Problem to work on: The answer must be the full set of records, repeated exactly.

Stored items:

■ ■ ■

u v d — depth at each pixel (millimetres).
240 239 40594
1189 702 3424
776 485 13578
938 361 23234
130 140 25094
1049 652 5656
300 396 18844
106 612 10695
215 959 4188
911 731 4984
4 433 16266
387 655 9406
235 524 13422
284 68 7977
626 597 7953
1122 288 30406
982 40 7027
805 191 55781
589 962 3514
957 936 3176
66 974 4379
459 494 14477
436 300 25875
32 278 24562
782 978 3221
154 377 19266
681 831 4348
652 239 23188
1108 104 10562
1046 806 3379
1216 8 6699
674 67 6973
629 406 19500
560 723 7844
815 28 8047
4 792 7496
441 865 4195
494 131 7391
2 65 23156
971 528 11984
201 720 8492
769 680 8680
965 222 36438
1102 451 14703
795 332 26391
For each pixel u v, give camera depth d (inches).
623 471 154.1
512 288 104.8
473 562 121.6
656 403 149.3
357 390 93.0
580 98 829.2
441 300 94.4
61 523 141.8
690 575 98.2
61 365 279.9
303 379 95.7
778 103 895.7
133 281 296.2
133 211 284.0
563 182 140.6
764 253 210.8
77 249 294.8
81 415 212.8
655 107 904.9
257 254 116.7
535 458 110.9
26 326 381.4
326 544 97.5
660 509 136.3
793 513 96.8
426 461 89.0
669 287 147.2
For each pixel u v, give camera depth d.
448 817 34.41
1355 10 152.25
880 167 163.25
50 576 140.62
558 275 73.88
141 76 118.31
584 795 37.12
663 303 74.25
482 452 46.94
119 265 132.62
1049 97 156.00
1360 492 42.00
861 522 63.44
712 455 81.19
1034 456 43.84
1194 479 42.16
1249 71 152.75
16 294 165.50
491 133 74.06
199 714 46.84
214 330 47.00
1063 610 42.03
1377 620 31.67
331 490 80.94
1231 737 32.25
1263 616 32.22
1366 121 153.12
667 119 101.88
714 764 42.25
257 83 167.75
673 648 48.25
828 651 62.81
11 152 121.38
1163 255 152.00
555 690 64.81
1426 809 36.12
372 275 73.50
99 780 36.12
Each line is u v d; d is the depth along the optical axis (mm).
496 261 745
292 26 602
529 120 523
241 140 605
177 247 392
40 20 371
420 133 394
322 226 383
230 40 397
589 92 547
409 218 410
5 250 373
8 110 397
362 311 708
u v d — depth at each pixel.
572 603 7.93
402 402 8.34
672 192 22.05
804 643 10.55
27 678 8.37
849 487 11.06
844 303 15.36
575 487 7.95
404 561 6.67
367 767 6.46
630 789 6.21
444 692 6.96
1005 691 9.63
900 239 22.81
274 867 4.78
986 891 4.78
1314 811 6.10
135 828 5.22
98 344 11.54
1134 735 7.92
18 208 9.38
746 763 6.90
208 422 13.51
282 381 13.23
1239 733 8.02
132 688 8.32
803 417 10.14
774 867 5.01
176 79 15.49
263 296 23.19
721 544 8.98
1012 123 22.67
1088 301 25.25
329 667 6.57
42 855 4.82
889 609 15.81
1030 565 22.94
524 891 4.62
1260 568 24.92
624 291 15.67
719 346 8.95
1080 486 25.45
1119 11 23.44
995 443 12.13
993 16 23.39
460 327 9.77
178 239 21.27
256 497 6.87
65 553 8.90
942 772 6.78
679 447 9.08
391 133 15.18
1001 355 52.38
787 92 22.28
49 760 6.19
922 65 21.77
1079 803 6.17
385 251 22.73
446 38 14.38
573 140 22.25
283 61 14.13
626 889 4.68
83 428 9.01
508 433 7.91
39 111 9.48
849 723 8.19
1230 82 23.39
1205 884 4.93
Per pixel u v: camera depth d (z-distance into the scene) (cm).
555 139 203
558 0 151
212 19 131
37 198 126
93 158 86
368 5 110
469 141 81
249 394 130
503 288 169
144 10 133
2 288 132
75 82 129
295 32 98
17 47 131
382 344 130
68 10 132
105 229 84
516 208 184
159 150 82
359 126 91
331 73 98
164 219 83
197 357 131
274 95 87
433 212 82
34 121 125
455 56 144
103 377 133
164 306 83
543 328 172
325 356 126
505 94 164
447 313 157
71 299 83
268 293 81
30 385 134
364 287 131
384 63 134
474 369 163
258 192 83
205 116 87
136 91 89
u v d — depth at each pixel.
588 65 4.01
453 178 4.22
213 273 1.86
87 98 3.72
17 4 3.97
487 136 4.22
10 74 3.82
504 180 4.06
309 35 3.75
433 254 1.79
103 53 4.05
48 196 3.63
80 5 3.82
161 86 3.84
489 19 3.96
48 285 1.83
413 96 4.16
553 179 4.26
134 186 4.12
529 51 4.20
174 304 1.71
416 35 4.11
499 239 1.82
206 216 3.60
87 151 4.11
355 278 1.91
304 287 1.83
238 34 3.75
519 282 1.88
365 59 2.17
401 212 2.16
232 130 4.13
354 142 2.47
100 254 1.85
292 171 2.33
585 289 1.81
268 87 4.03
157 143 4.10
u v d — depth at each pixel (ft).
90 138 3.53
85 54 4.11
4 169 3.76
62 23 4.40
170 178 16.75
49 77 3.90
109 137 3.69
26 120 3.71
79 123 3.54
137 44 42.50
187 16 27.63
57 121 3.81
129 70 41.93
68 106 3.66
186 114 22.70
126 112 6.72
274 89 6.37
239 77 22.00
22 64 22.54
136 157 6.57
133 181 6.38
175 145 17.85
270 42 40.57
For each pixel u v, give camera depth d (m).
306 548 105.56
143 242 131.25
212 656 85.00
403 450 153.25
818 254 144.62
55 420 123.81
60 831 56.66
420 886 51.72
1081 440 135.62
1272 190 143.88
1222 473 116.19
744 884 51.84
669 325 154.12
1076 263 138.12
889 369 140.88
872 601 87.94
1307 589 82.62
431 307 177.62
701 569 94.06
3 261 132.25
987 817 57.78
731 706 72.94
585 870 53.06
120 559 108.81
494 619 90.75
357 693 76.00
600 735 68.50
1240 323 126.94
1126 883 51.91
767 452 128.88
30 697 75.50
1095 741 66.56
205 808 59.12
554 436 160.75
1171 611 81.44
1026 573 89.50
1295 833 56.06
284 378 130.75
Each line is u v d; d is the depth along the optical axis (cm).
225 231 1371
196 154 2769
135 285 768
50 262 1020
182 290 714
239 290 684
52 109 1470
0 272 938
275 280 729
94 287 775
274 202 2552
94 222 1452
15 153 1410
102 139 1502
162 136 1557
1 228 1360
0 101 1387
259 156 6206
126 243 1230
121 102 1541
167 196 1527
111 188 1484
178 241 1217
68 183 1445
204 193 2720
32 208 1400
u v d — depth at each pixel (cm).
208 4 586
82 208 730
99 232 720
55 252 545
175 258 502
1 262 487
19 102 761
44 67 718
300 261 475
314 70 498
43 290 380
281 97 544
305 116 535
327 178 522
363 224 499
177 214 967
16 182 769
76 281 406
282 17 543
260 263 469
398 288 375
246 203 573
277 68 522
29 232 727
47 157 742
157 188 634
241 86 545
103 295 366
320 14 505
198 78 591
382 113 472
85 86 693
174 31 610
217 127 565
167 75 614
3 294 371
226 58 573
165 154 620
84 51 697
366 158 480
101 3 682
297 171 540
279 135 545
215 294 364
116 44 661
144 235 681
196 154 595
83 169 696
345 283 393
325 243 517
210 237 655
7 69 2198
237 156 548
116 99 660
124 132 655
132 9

■ ■ ■

Reply to the exercise:
u v d — depth at each pixel (millimetres).
240 239 40594
1189 702 3424
776 485 13578
938 361 23234
130 140 25094
1049 652 5656
300 396 18844
106 612 10695
215 959 4188
911 731 4984
4 433 16266
387 655 9406
235 524 13422
284 68 7977
626 597 7953
1122 288 30406
982 40 7027
805 191 55781
589 962 3514
957 936 3176
66 974 4379
459 494 14477
436 300 25875
32 278 24562
782 978 3221
154 377 19266
681 831 4348
652 239 23188
1108 104 10562
1046 806 3379
1216 8 6699
674 67 6973
629 406 19500
560 723 7844
815 28 8047
4 792 7496
441 865 4195
494 131 7391
2 65 23156
971 528 11984
201 720 8492
769 680 8680
965 222 36438
1102 451 14703
795 332 26391
For each pixel u v, give camera depth d (inches).
623 471 154.1
512 288 104.8
473 562 121.6
656 403 149.3
357 390 93.0
580 98 829.2
441 300 94.4
61 523 141.8
690 575 98.2
61 365 279.9
303 379 95.7
778 103 895.7
133 281 296.2
133 211 284.0
563 182 140.6
764 253 210.8
77 249 294.8
81 415 212.8
655 107 904.9
257 254 116.7
535 458 110.9
26 326 381.4
326 544 97.5
660 509 136.3
793 513 96.8
426 461 89.0
669 287 147.2
For each pixel u v, give camera depth d.
448 817 34.41
1355 10 152.25
880 167 163.25
50 576 140.62
558 275 73.88
141 76 118.31
584 795 37.12
663 303 74.25
482 452 46.94
119 265 132.62
1049 97 156.00
1360 492 42.00
861 522 63.44
712 455 81.19
1034 456 43.84
1194 479 42.16
1249 71 152.75
16 294 165.50
491 133 74.06
199 714 46.84
214 330 47.00
1063 610 42.03
1377 620 31.67
331 490 80.94
1231 737 32.25
1263 616 32.22
1366 121 153.12
667 119 101.88
714 764 42.25
257 83 167.75
673 648 48.25
828 651 62.81
11 152 121.38
1163 255 152.00
555 690 64.81
1426 809 36.12
372 275 73.50
99 780 36.12
Each line is u v d; d is the depth along the optical axis (mm).
496 261 745
292 26 602
529 120 523
241 140 605
177 247 392
40 20 371
420 133 394
322 226 383
230 40 397
589 92 547
409 218 410
5 250 373
8 110 397
362 311 708
u v d — depth at each pixel.
572 603 7.93
402 402 8.34
672 192 22.05
804 643 10.55
27 678 8.37
849 487 11.06
844 303 15.36
575 487 7.95
404 561 6.67
367 767 6.46
630 789 6.21
444 692 6.96
1005 691 9.63
900 239 22.81
274 867 4.78
986 891 4.78
1314 811 6.10
135 828 5.22
98 344 11.54
1134 735 7.92
18 208 9.38
746 763 6.90
208 422 13.51
282 381 13.23
1239 733 8.02
132 688 8.32
803 417 10.14
774 867 5.01
176 79 15.49
263 296 23.19
721 544 8.98
1012 123 22.67
1088 301 25.25
329 667 6.57
42 855 4.82
889 609 15.81
1030 565 22.94
524 891 4.62
1260 568 24.92
624 291 15.67
719 346 8.95
1080 486 25.45
1119 11 23.44
995 443 12.13
993 16 23.39
460 327 9.77
178 239 21.27
256 497 6.87
65 553 8.90
942 772 6.78
679 447 9.08
391 133 15.18
1001 355 52.38
787 92 22.28
49 760 6.19
922 65 21.77
1079 803 6.17
385 251 22.73
446 38 14.38
573 140 22.25
283 61 14.13
626 889 4.68
83 428 9.01
508 433 7.91
39 111 9.48
849 723 8.19
1230 82 23.39
1205 884 4.93
Per pixel u v: camera depth d (z-distance into the scene) (cm).
555 139 203
558 0 151
212 19 131
37 198 126
93 158 86
368 5 110
469 141 81
249 394 130
503 288 169
144 10 133
2 288 132
75 82 129
295 32 98
17 47 131
382 344 130
68 10 132
105 229 84
516 208 184
159 150 82
359 126 91
331 73 98
164 219 83
197 357 131
274 95 87
433 212 82
34 121 125
455 56 144
103 377 133
164 306 83
543 328 172
325 356 126
505 94 164
447 313 157
71 299 83
268 293 81
30 385 134
364 287 131
384 63 134
474 369 163
258 192 83
205 116 87
136 91 89
u v d — depth at each pixel.
588 65 4.01
453 178 4.22
213 273 1.86
87 98 3.72
17 4 3.97
487 136 4.22
10 74 3.82
504 180 4.06
309 35 3.75
433 254 1.79
103 53 4.05
48 196 3.63
80 5 3.82
161 86 3.84
489 19 3.96
48 285 1.83
413 96 4.16
553 179 4.26
134 186 4.12
529 51 4.20
174 304 1.71
416 35 4.11
499 239 1.82
206 216 3.60
87 151 4.11
355 278 1.91
304 287 1.83
238 34 3.75
519 282 1.88
365 59 2.17
401 212 2.16
232 130 4.13
354 142 2.47
100 254 1.85
292 171 2.33
585 289 1.81
268 87 4.03
157 143 4.10
u v d — depth at each pixel (ft).
90 138 3.53
85 54 4.11
4 169 3.76
62 23 4.40
170 178 16.75
49 77 3.90
109 137 3.69
26 120 3.71
79 123 3.54
137 44 42.50
187 16 27.63
57 121 3.81
129 70 41.93
68 106 3.66
186 114 22.70
126 112 6.72
274 89 6.37
239 77 22.00
22 64 22.54
136 157 6.57
133 181 6.38
175 145 17.85
270 42 40.57
For each pixel u v, give camera depth d (m).
306 548 105.56
143 242 131.25
212 656 85.00
403 450 153.25
818 254 144.62
55 420 123.81
60 831 56.66
420 886 51.72
1081 440 135.62
1272 190 143.88
1222 473 116.19
744 884 51.84
669 325 154.12
1076 263 138.12
889 369 140.88
872 601 87.94
1307 589 82.62
431 307 177.62
701 569 94.06
3 261 132.25
987 817 57.78
731 706 72.94
585 870 53.06
120 559 108.81
494 619 90.75
357 693 76.00
600 735 68.50
1240 323 126.94
1126 883 51.91
767 452 128.88
30 697 75.50
1095 741 66.56
205 808 59.12
554 436 160.75
1171 611 81.44
1026 573 89.50
1295 833 56.06
284 378 130.75
Each line is u v d; d is the depth along the optical axis (cm).
225 231 1371
196 154 2769
135 285 768
50 262 1020
182 290 714
239 290 684
52 109 1470
0 272 938
275 280 729
94 287 775
274 202 2552
94 222 1452
15 153 1410
102 139 1502
162 136 1557
1 228 1360
0 101 1387
259 156 6206
126 243 1230
121 102 1541
167 196 1527
111 188 1484
178 241 1217
68 183 1445
204 193 2720
32 208 1400
u v d — depth at each pixel (cm).
208 4 586
82 208 730
99 232 720
55 252 545
175 258 502
1 262 487
19 102 761
44 67 718
300 261 475
314 70 498
43 290 380
281 97 544
305 116 535
327 178 522
363 224 499
177 214 967
16 182 769
76 281 406
282 17 543
260 263 469
398 288 375
246 203 573
277 68 522
29 232 727
47 157 742
157 188 634
241 86 545
103 295 366
320 14 505
198 78 591
382 113 472
85 86 693
174 31 610
217 127 565
167 75 614
3 294 371
226 58 573
165 154 620
84 51 697
366 158 480
101 3 682
297 171 540
279 135 545
215 294 364
116 44 661
144 235 681
196 154 595
83 169 696
345 283 393
325 243 517
210 237 655
7 69 2198
237 156 548
116 99 660
124 132 655
132 9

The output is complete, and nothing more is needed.